-------- Records provided --------

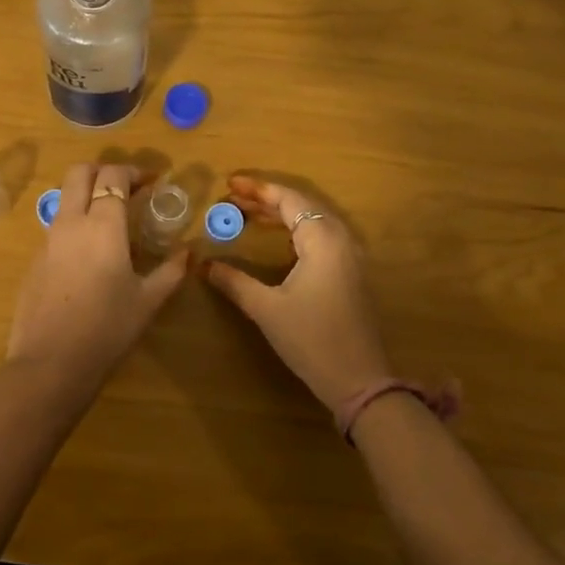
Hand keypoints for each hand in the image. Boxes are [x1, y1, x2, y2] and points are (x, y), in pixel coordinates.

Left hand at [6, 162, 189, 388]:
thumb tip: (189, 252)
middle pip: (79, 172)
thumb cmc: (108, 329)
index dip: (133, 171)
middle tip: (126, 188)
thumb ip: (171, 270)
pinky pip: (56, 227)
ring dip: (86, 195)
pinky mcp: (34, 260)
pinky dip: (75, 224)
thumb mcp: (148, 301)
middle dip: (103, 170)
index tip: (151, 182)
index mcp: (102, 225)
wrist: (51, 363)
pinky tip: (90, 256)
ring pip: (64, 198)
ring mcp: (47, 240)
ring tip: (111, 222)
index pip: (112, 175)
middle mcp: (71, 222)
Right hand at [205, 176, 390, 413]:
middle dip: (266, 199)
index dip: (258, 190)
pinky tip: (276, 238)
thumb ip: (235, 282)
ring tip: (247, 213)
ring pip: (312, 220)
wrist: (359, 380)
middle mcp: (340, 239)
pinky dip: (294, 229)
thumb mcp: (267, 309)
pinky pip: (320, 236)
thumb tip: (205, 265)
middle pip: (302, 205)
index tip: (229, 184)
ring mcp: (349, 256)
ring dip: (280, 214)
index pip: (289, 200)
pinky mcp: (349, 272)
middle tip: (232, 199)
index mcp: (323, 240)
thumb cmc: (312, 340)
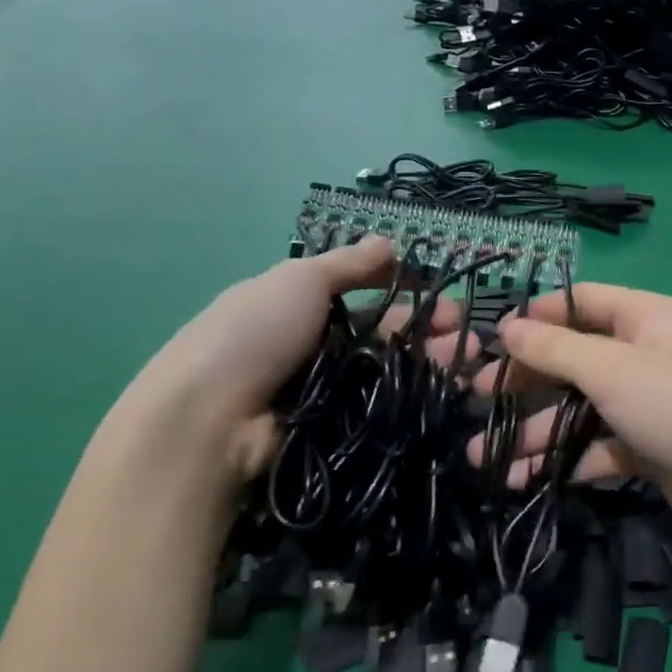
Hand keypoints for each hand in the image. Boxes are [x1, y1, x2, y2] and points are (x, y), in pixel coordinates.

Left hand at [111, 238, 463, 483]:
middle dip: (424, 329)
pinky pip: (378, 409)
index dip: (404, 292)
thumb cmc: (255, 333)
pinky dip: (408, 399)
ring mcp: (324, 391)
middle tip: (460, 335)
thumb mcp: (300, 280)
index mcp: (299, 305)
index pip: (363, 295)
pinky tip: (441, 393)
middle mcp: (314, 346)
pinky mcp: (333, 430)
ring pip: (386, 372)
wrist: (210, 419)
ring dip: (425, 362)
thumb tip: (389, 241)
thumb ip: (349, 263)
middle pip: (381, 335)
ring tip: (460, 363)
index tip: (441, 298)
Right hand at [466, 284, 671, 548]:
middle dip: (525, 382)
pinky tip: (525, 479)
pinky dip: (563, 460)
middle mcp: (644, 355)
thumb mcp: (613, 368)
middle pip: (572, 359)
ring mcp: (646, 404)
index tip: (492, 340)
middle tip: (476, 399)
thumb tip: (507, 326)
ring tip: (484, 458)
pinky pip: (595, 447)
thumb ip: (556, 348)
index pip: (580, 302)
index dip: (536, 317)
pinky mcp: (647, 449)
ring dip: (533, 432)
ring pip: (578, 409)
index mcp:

--------

### Work task:
Looking through the entries, count the lines that hold the word "hand" and state that count alone.

### Result of this exercise:
6